Bize göre âyetin bu şekilde anlaşılması yanlıştır. Çünkü bu sûrenin indiği dönemde namaz ile ilgili herhangi bir emir ve yaptırım söz konusu değildir. Zaten henüz inanmamış kimselere, "namaz kıl" demenin de bir mantığı yoktur. Âyetin doğru anlaşılabilmesi için önce sözcüklerin doğru anlamlarının bilinmesi gerektiğinden, rükû sözcüğü için Lisânü'l-Arab'a başvurulmuş ve aşağıdaki anlamlara ulaşılmıştır:
"1) الرّكوع [rükû], "hudû" [eğilmek, bükülmek, küçülmek, tam teslim olup itaat etmek, sözü yumuşatmak; kibar, tatlı söylemek] demektir.
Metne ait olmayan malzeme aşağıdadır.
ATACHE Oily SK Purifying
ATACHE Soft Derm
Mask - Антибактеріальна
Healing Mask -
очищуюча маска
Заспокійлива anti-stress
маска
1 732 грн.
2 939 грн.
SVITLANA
2) Rükû, "inhina" [iki büklüm olmak] demektir. Yaşlılıktan beli bükülmüş ihtiyarlara rakea'ş-şeyhu [ihtiyar iki büklüm oldu] denir.
3) Rükû, "zengin kimsenin sonradan fakirleşmesi" demektir ("beli kırılmak" deyimine eş bir anlam).
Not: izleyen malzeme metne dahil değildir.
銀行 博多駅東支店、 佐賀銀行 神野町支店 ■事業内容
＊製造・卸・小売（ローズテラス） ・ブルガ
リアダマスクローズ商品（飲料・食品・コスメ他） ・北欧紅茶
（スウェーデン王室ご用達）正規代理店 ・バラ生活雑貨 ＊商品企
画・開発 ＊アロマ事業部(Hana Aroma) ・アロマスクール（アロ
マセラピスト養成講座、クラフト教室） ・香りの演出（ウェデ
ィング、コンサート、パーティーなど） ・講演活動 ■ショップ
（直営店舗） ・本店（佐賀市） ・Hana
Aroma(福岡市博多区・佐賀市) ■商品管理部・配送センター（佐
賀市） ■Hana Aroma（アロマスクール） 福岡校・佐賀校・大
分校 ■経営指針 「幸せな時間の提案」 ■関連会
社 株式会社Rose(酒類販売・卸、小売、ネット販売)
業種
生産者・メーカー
4) Rükû, "putlara tapmayıp Allah'a boyun eğmek" [haniflik etmek] demektir. Câhiliye Arapları, aralarında puta tapmayıp yalnızca Allah'a tapanlara, raki [rükû eden] ve rakea ilellâh [Allah'a rükû etti] derlerdi. [ Lisânü'l-Arab; c. 4, s. 232-233; "Rakea" mad.]
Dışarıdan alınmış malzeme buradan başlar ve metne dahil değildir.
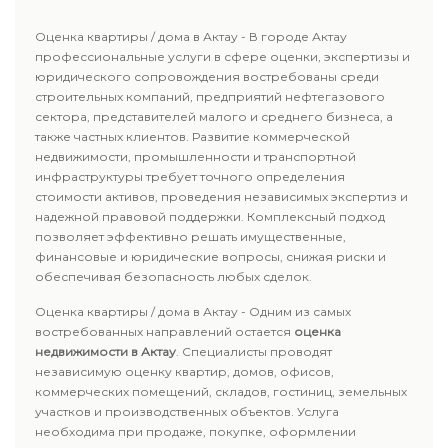
Оценка квартиры / дома в Актау - В городе Актау
профессиональные услуги в сфере оценки, экспертизы и
юридического сопровождения востребованы среди
строительных компаний, предприятий нефтегазового
сектора, представителей малого и среднего бизнеса, а
также частных клиентов. Развитие коммерческой
недвижимости, промышленности и транспортной
инфраструктуры требует точного определения
стоимости активов, проведения независимых экспертиз и
надежной правовой поддержки. Комплексный подход
позволяет эффективно решать имущественные,
финансовые и юридические вопросы, снижая риски и
обеспечивая безопасность любых сделок.
Оценка квартиры / дома в Актау - Одним из самых
востребованных направлений остается
оценка
недвижимости в Актау
. Специалисты проводят
независимую оценку квартир, домов, офисов,
коммерческих помещений, складов, гостиниц, земельных
участков и производственных объектов. Услуга
необходима при продаже, покупке, оформлении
Bize göre 4. maddedeki anlam, âyetin en doğru şekilde anlaşılmasını sağlayan anlamdır. Bu durumda âyetin şu şekillerde çevrilmesi mümkündür: "Onlara, "Hanifler olun" [puta tapmayın, tek Allah'a tapın]! denildiği zaman hanif olmazlar" veya "Onlara, "Hakka teslim olup itaat edin" denildiği zaman hakka teslim olup itaat etmezler."
Bu yargıdan sonra yine, O günü yalanlayanların vay hâline denerek yalanlayıcılara, onuncu ve sonuncu tehdit gösterilmiştir. Buna göre onlara âdeta şunlar söylenmek istenmiştir: "Siz dünyayı ve onun lezzetlerini seviyordunuz. Ama iman edip yaratıcınıza hizmetten yüz çevirmeseydiniz, O'na boyun eğseydiniz ve bu imanınızın yanı sıra dünyevî lezzetleri isteme ve bilmeden çeşitli günahlar işleme durumunda kalsaydınız, cehennem azabından kurtulma ve mükâfaat elde etme ümidiniz olurdu."